## Material for this task
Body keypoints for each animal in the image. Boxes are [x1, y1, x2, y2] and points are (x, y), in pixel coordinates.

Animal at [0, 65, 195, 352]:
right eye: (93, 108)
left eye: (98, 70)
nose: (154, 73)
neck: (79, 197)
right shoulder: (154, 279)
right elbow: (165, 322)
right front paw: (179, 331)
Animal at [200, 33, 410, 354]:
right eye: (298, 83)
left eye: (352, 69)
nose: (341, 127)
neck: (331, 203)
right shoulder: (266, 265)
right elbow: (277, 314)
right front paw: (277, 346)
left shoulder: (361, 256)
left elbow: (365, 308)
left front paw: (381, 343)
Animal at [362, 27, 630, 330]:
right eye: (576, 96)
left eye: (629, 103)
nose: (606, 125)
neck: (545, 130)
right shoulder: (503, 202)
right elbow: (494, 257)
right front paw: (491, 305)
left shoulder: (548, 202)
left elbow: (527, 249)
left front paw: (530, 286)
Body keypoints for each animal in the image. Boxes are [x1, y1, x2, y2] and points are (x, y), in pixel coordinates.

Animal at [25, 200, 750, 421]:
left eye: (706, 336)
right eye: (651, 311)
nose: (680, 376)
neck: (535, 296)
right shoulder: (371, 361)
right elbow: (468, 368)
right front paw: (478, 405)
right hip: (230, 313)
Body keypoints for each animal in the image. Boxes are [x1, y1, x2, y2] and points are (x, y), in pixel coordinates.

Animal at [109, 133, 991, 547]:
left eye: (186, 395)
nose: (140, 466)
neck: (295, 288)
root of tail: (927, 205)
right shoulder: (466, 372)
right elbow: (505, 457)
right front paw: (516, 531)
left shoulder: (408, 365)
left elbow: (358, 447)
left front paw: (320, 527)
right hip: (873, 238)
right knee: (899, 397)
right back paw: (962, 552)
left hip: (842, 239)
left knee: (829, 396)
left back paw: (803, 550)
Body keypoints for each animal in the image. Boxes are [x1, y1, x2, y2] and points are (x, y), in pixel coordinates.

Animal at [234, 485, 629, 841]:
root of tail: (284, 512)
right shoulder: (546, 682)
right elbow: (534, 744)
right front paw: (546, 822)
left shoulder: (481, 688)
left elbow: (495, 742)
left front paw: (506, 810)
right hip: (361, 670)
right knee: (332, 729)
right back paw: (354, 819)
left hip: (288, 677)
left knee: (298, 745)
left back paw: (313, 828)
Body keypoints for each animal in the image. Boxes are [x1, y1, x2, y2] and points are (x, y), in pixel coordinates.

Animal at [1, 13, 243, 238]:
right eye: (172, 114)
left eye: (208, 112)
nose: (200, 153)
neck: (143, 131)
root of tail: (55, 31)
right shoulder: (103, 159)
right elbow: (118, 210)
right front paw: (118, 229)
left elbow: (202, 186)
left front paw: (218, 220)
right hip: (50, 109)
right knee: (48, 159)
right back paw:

## Assigned task
What is needed is how many lines of the listing include the string "back", given as a bare number.

## Exercise output
5